WHAT NEEDS TO BE DONE:
All records should be reproduced verbatim.

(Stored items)

---+---

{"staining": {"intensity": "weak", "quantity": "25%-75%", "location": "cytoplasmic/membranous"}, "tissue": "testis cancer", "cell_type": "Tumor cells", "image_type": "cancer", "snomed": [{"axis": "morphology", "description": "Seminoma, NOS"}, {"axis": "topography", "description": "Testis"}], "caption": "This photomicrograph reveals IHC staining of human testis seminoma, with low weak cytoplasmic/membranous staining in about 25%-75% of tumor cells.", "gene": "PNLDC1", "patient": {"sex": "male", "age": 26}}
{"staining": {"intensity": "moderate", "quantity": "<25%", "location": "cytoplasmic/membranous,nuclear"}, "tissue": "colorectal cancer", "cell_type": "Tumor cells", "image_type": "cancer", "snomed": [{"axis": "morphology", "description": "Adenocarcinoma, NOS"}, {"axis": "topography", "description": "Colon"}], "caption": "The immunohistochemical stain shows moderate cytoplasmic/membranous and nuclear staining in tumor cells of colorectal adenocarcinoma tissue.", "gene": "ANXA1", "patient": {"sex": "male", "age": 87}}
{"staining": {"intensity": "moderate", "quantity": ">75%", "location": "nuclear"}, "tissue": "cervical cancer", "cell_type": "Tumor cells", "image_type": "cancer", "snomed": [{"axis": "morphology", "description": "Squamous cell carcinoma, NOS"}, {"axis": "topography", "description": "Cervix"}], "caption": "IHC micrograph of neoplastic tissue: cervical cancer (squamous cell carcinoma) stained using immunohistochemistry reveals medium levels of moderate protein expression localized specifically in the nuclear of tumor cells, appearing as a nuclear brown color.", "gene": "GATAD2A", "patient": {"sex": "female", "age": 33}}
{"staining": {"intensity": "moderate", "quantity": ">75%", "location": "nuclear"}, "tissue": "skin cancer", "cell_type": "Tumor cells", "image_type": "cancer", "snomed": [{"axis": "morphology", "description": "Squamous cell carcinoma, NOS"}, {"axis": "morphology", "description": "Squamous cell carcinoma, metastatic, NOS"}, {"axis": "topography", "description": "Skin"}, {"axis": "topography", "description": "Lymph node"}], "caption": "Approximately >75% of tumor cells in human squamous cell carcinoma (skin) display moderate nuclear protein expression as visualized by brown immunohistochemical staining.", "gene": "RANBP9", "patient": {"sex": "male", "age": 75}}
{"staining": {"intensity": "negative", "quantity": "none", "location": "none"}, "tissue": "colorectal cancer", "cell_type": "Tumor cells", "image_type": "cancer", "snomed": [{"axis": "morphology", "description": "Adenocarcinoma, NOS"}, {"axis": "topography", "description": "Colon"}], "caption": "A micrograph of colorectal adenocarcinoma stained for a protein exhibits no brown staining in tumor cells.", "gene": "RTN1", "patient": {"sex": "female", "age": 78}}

---+---

SOLVED PROBLEM:
{"staining": {"intensity": "weak", "quantity": "25%-75%", "location": "cytoplasmic/membranous"}, "tissue": "testis cancer", "cell_type": "Tumor cells", "image_type": "cancer", "snomed": [{"axis": "morphology", "description": "Seminoma, NOS"}, {"axis": "topography", "description": "Testis"}], "caption": "This photomicrograph reveals IHC staining of human testis seminoma, with low weak cytoplasmic/membranous staining in about 25%-75% of tumor cells.", "gene": "PNLDC1", "patient": {"sex": "male", "age": 26}}
{"staining": {"intensity": "moderate", "quantity": "<25%", "location": "cytoplasmic/membranous,nuclear"}, "tissue": "colorectal cancer", "cell_type": "Tumor cells", "image_type": "cancer", "snomed": [{"axis": "morphology", "description": "Adenocarcinoma, NOS"}, {"axis": "topography", "description": "Colon"}], "caption": "The immunohistochemical stain shows moderate cytoplasmic/membranous and nuclear staining in tumor cells of colorectal adenocarcinoma tissue.", "gene": "ANXA1", "patient": {"sex": "male", "age": 87}}
{"staining": {"intensity": "moderate", "quantity": ">75%", "location": "nuclear"}, "tissue": "cervical cancer", "cell_type": "Tumor cells", "image_type": "cancer", "snomed": [{"axis": "morphology", "description": "Squamous cell carcinoma, NOS"}, {"axis": "topography", "description": "Cervix"}], "caption": "IHC micrograph of neoplastic tissue: cervical cancer (squamous cell carcinoma) stained using immunohistochemistry reveals medium levels of moderate protein expression localized specifically in the nuclear of tumor cells, appearing as a nuclear brown color.", "gene": "GATAD2A", "patient": {"sex": "female", "age": 33}}
{"staining": {"intensity": "moderate", "quantity": ">75%", "location": "nuclear"}, "tissue": "skin cancer", "cell_type": "Tumor cells", "image_type": "cancer", "snomed": [{"axis": "morphology", "description": "Squamous cell carcinoma, NOS"}, {"axis": "morphology", "description": "Squamous cell carcinoma, metastatic, NOS"}, {"axis": "topography", "description": "Skin"}, {"axis": "topography", "description": "Lymph node"}], "caption": "Approximately >75% of tumor cells in human squamous cell carcinoma (skin) display moderate nuclear protein expression as visualized by brown immunohistochemical staining.", "gene": "RANBP9", "patient": {"sex": "male", "age": 75}}
{"staining": {"intensity": "negative", "quantity": "none", "location": "none"}, "tissue": "colorectal cancer", "cell_type": "Tumor cells", "image_type": "cancer", "snomed": [{"axis": "morphology", "description": "Adenocarcinoma, NOS"}, {"axis": "topography", "description": "Colon"}], "caption": "A micrograph of colorectal adenocarcinoma stained for a protein exhibits no brown staining in tumor cells.", "gene": "RTN1", "patient": {"sex": "female", "age": 78}}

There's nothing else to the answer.